New research findings on the immunomodulatory molecule called B7 homolog 3, or B7-H3, add to evidence that prostate cancer in men of African ancestry may have a distinct tumor biology. The data have potentially important clinical implications for immunotherapy in this population, according to Tamara L. Lotan, MD, of Johns Hopkins University School of Medicine, Baltimore, and colleagues in Cancer. B7-H3 is part of the B7 superfamily, which includes PD-L1, and was already known to be highly expressed in prostate cancer.

Studying the molecular and immune microenvironment correlates of B7-H3 expression could help to guide trial design and interpretation, explained the team. “Immunotherapies—antibodies, antibody-drug conjugates, and chimeric antigen receptor T cells—targeting B7-H3 are currently in clinical trials,” they wrote.
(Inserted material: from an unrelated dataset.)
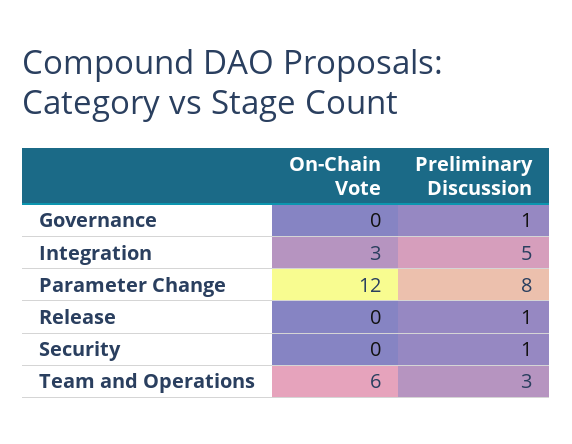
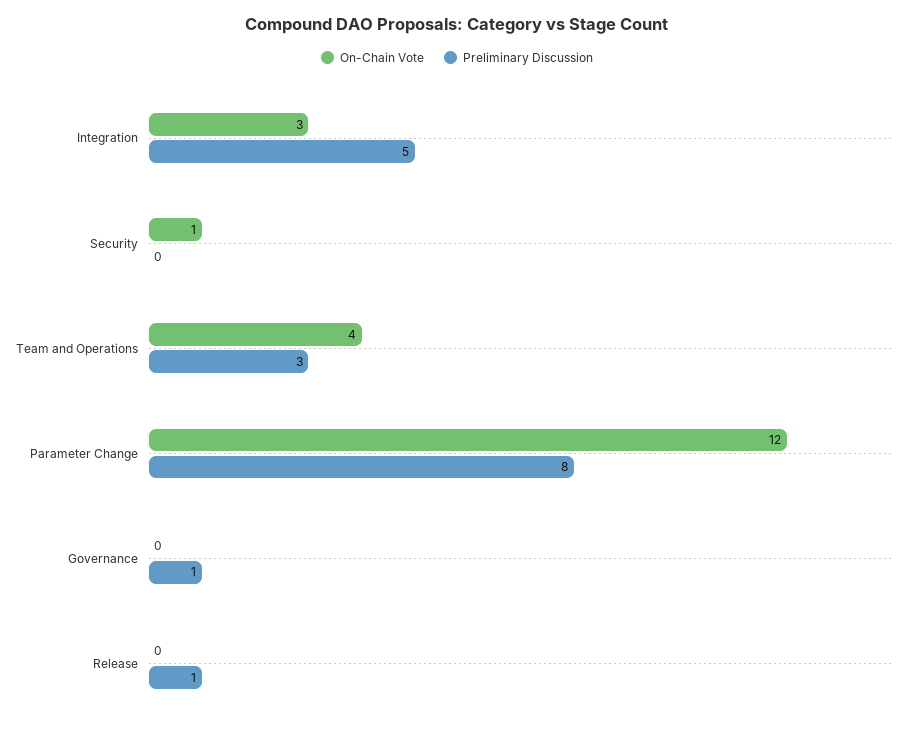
On-Chain Vote, Security: 0 -> 1
Preliminary Discussion, Security: 1 -> 0
On-Chain Vote, Team and Operations: 6 -> 4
And, as far as they knew, their study may be the first “to examine B7-H3 expression in prostate cancer from a racially diverse cohort with genetic ancestry annotations, the first to correlate B7-H3 expression with quantified immune cell densities, and the first to examine the expression of B7-H3 in paired samples before and after intensive hormonal therapy.”

Dr Lotan and co-investigators described four significant findings from their research:

  • In self-identified Black patients with primary prostate cancer, B7-H3 protein expression was significantly lower than in non-Black patients; the expression was inversely correlated with the percentage of African ancestry.
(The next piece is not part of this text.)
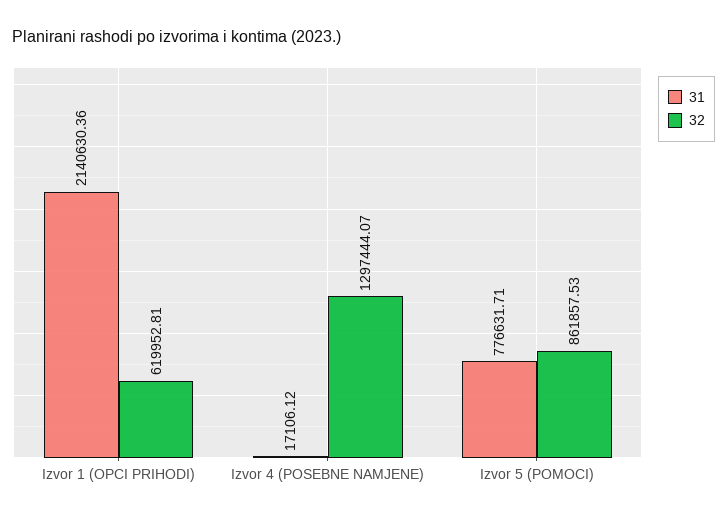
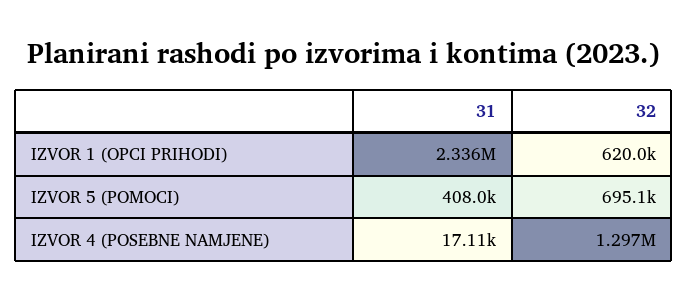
31, Izvor 1 (OPCI PRIHODI): 2140630.36 -> 2336000
31, Izvor 5 (POMOCI): 776631.71 -> 408000
32, Izvor 5 (POMOCI): 861857.53 -> 695100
  • This association with race was independent of the significant association of B7-H3 protein expression with ERG/ETS and PTEN status.
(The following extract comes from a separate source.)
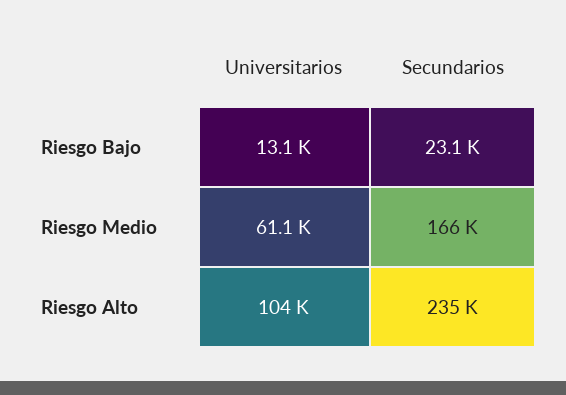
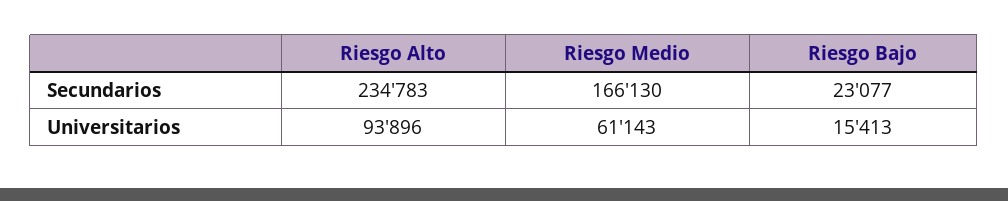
Universitarios, Riesgo Bajo: 13100 -> 15413
Universitarios, Riesgo Alto: 104000 -> 93896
  • B7-H3 messenger RNA expression—but not B7-H3 protein expression—was significantly correlated with regulatory (FOXP3-positive) T-cell density.
  • Androgen receptor activity scores were significantly correlated with B7-H3 messenger RNA expression. Also, neoadjuvant intensive hormonal therapy was associated with a significant decrease in B7-H3 protein expression.

Disclosure: The study authors’ disclosure information can be found at acsjournals.onlinelibrary.wiley.com.